A/N: I have been making the addicting mistake of re-reading some of my older stories. It is quite depressing sometimes. There's this really horrible spy thriller that is just… well… HORRIBLE. So badly written. So much depression. But anyhow, I hope my stories have improved! :D Maybe?

Thank you reviewers! I'm sorry I update this so infrequently. I've got so many stories going right now, and I'm working a job, and trying to get ready for college, and you know, life just gets in the way. If I could I would probably just spurt out fan fiction all day long. But don't worry, I won't give up on writing this story.
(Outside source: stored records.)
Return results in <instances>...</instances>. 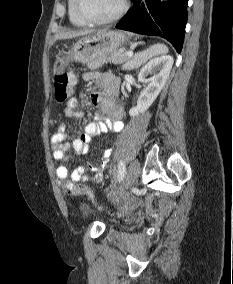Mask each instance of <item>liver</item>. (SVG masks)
Listing matches in <instances>:
<instances>
[{
	"label": "liver",
	"instance_id": "1",
	"mask_svg": "<svg viewBox=\"0 0 233 284\" xmlns=\"http://www.w3.org/2000/svg\"><path fill=\"white\" fill-rule=\"evenodd\" d=\"M94 32L95 30L93 29H83V30H77V31H61L55 34L52 44L56 42L57 40L72 39L75 37L89 35Z\"/></svg>",
	"mask_w": 233,
	"mask_h": 284
}]
</instances>
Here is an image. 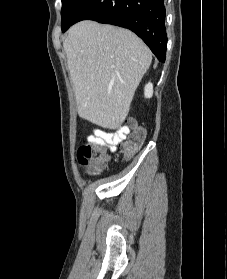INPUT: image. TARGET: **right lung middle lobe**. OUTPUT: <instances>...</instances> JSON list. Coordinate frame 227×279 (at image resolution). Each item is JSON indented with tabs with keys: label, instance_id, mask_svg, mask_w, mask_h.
Returning <instances> with one entry per match:
<instances>
[{
	"label": "right lung middle lobe",
	"instance_id": "1",
	"mask_svg": "<svg viewBox=\"0 0 227 279\" xmlns=\"http://www.w3.org/2000/svg\"><path fill=\"white\" fill-rule=\"evenodd\" d=\"M61 23L62 31L65 32L71 25L79 6L84 0H61Z\"/></svg>",
	"mask_w": 227,
	"mask_h": 279
}]
</instances>
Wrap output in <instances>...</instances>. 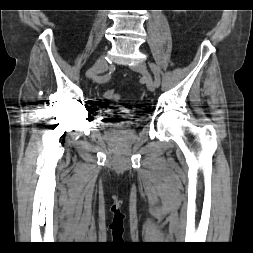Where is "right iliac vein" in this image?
Masks as SVG:
<instances>
[{
    "mask_svg": "<svg viewBox=\"0 0 253 253\" xmlns=\"http://www.w3.org/2000/svg\"><path fill=\"white\" fill-rule=\"evenodd\" d=\"M107 70L105 54H102L96 60L94 66L87 72V76L94 78L97 74H102Z\"/></svg>",
    "mask_w": 253,
    "mask_h": 253,
    "instance_id": "obj_1",
    "label": "right iliac vein"
}]
</instances>
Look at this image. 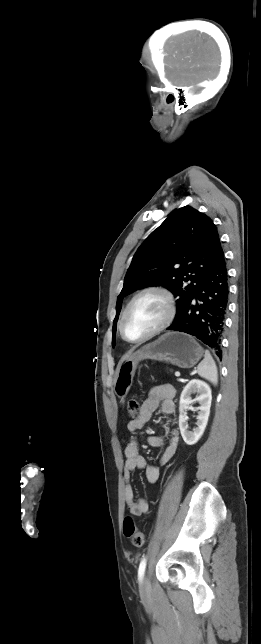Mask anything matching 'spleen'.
<instances>
[{
    "instance_id": "3e777b00",
    "label": "spleen",
    "mask_w": 261,
    "mask_h": 644,
    "mask_svg": "<svg viewBox=\"0 0 261 644\" xmlns=\"http://www.w3.org/2000/svg\"><path fill=\"white\" fill-rule=\"evenodd\" d=\"M197 372L199 376L210 381L214 385L218 383V371L210 352L205 351L204 359L200 362L197 367Z\"/></svg>"
}]
</instances>
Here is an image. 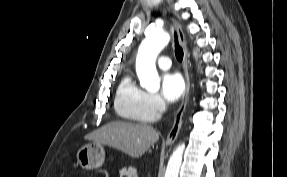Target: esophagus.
<instances>
[{
  "label": "esophagus",
  "instance_id": "obj_1",
  "mask_svg": "<svg viewBox=\"0 0 287 177\" xmlns=\"http://www.w3.org/2000/svg\"><path fill=\"white\" fill-rule=\"evenodd\" d=\"M173 24L176 27L181 45L183 47V52H184L183 69H184V76H185V93H184L183 101L175 114L173 127L166 138V144H172L178 137L180 128L182 126V117L186 110V105L189 99V91H190V77L188 73L189 53L187 49L185 34L183 32L181 24L178 21L173 19Z\"/></svg>",
  "mask_w": 287,
  "mask_h": 177
}]
</instances>
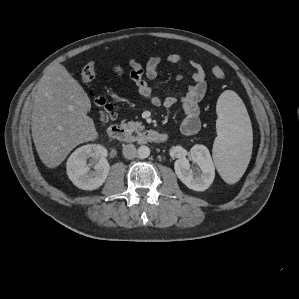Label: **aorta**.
Returning <instances> with one entry per match:
<instances>
[{"mask_svg":"<svg viewBox=\"0 0 299 299\" xmlns=\"http://www.w3.org/2000/svg\"><path fill=\"white\" fill-rule=\"evenodd\" d=\"M138 157L141 159H145L150 155V148L146 145H142L137 150Z\"/></svg>","mask_w":299,"mask_h":299,"instance_id":"1","label":"aorta"}]
</instances>
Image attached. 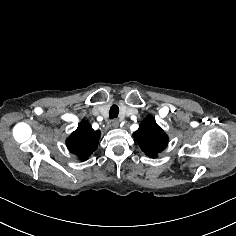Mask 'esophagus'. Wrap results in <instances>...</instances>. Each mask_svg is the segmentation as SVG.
<instances>
[{"mask_svg": "<svg viewBox=\"0 0 236 236\" xmlns=\"http://www.w3.org/2000/svg\"><path fill=\"white\" fill-rule=\"evenodd\" d=\"M109 126L111 128H117L119 126V120L118 119H113L110 123Z\"/></svg>", "mask_w": 236, "mask_h": 236, "instance_id": "1", "label": "esophagus"}]
</instances>
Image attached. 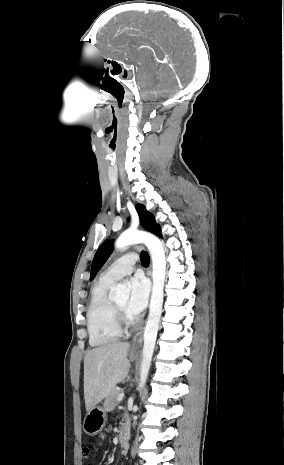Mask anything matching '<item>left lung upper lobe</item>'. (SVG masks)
Instances as JSON below:
<instances>
[{
	"mask_svg": "<svg viewBox=\"0 0 284 465\" xmlns=\"http://www.w3.org/2000/svg\"><path fill=\"white\" fill-rule=\"evenodd\" d=\"M136 210L140 217V223L144 227V229L161 237L162 235H161L160 226L157 223H155L154 216L146 210L145 206L142 204H137ZM112 247H113L112 240H106L101 244L92 262L90 280H92L95 277L98 270L106 262V260L112 253Z\"/></svg>",
	"mask_w": 284,
	"mask_h": 465,
	"instance_id": "1",
	"label": "left lung upper lobe"
}]
</instances>
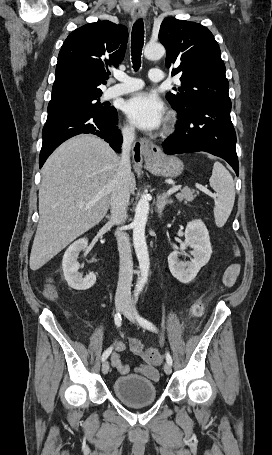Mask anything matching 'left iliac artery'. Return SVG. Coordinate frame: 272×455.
I'll use <instances>...</instances> for the list:
<instances>
[{"instance_id":"1","label":"left iliac artery","mask_w":272,"mask_h":455,"mask_svg":"<svg viewBox=\"0 0 272 455\" xmlns=\"http://www.w3.org/2000/svg\"><path fill=\"white\" fill-rule=\"evenodd\" d=\"M136 300H137V297H136ZM137 320L142 327H144L148 330H151V331H157L156 327L150 321H148L140 316H137ZM166 361L168 364L172 365V357L169 354V352L166 353Z\"/></svg>"}]
</instances>
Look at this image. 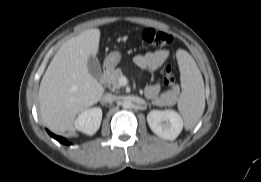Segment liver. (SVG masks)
<instances>
[{
  "label": "liver",
  "mask_w": 261,
  "mask_h": 182,
  "mask_svg": "<svg viewBox=\"0 0 261 182\" xmlns=\"http://www.w3.org/2000/svg\"><path fill=\"white\" fill-rule=\"evenodd\" d=\"M99 40L98 28L67 40L44 73L38 98L42 120L51 131H73L76 115L101 99L104 88L88 71V58L98 53Z\"/></svg>",
  "instance_id": "1"
}]
</instances>
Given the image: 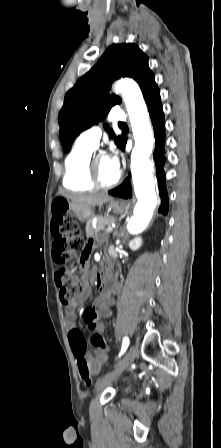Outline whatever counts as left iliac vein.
Here are the masks:
<instances>
[{"label":"left iliac vein","mask_w":221,"mask_h":448,"mask_svg":"<svg viewBox=\"0 0 221 448\" xmlns=\"http://www.w3.org/2000/svg\"><path fill=\"white\" fill-rule=\"evenodd\" d=\"M137 355V348L132 346L129 352L124 356L121 362L117 365V367L105 377L101 378L95 385V388L98 390L104 389L107 385H109L112 381H114L125 369L130 367L131 363L134 361Z\"/></svg>","instance_id":"1"}]
</instances>
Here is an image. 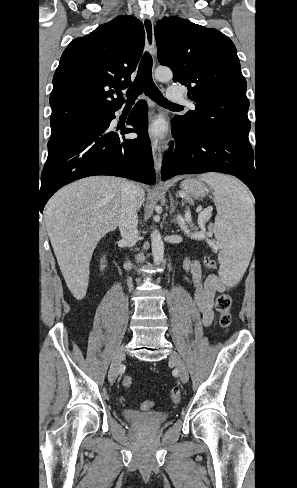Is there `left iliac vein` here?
I'll use <instances>...</instances> for the list:
<instances>
[{
	"mask_svg": "<svg viewBox=\"0 0 297 488\" xmlns=\"http://www.w3.org/2000/svg\"><path fill=\"white\" fill-rule=\"evenodd\" d=\"M169 360L176 366V369L179 373V377L183 383H187L189 379V374L187 367L180 357V355L176 351H171Z\"/></svg>",
	"mask_w": 297,
	"mask_h": 488,
	"instance_id": "4c4485c4",
	"label": "left iliac vein"
}]
</instances>
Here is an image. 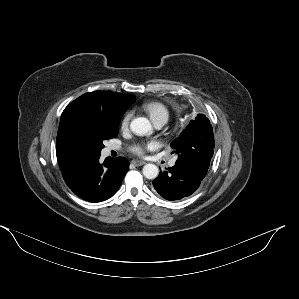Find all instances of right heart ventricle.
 <instances>
[{
	"label": "right heart ventricle",
	"mask_w": 299,
	"mask_h": 299,
	"mask_svg": "<svg viewBox=\"0 0 299 299\" xmlns=\"http://www.w3.org/2000/svg\"><path fill=\"white\" fill-rule=\"evenodd\" d=\"M142 109L148 114L150 119L156 123L160 120H168L169 110L161 102L158 101H148L142 105Z\"/></svg>",
	"instance_id": "1"
}]
</instances>
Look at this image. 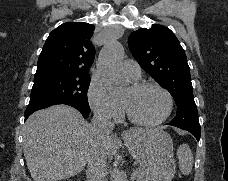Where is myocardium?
I'll return each mask as SVG.
<instances>
[{
  "label": "myocardium",
  "instance_id": "f54148a6",
  "mask_svg": "<svg viewBox=\"0 0 228 181\" xmlns=\"http://www.w3.org/2000/svg\"><path fill=\"white\" fill-rule=\"evenodd\" d=\"M130 83H131L130 88L135 91L141 90L146 87H151V88L157 89L164 97L165 106H164L163 112L161 113V115L159 117H157L153 120H142V119H139L138 117H136L132 113L128 104L126 102H124V107H125L128 118L137 125L149 126V127L156 126V125L160 124L161 122H163L169 116L171 108H172V98H171L170 94L156 82H151V81L140 82V81L130 80Z\"/></svg>",
  "mask_w": 228,
  "mask_h": 181
}]
</instances>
I will make it to the end! (even though I'm only half way through Fellowship of the Ring… speaking of depression). -_- Enjoy!

Chapter 14.

Frodo awoke screaming.

Partly because his brain was damaged and it was taking him a while to remember anything, and partly because his diet for the last few days had been salad.

"Where am I?" was his first question, as soon as he could stop screaming.

"You are in The Wild, the restaurant of chef Elrond, and it's two o'clock on October the twenty-fourth, if you want to know," said a voice.

It was Gandalf, of course. Who else would be smoking like a chimney in somebody's sick room?

"Gandalf!" said Frodo, weak with the tobacco fumes.

"Yes, I'm here, and you're lucky to be here, too," said Gandalf. "A few more hours and you would have been beyond our aid. You have some strength in you, my dear fast food eater." Gandalf didn't mention at that time that he had a growing suspicion that McDonald's food actually promoted longevity.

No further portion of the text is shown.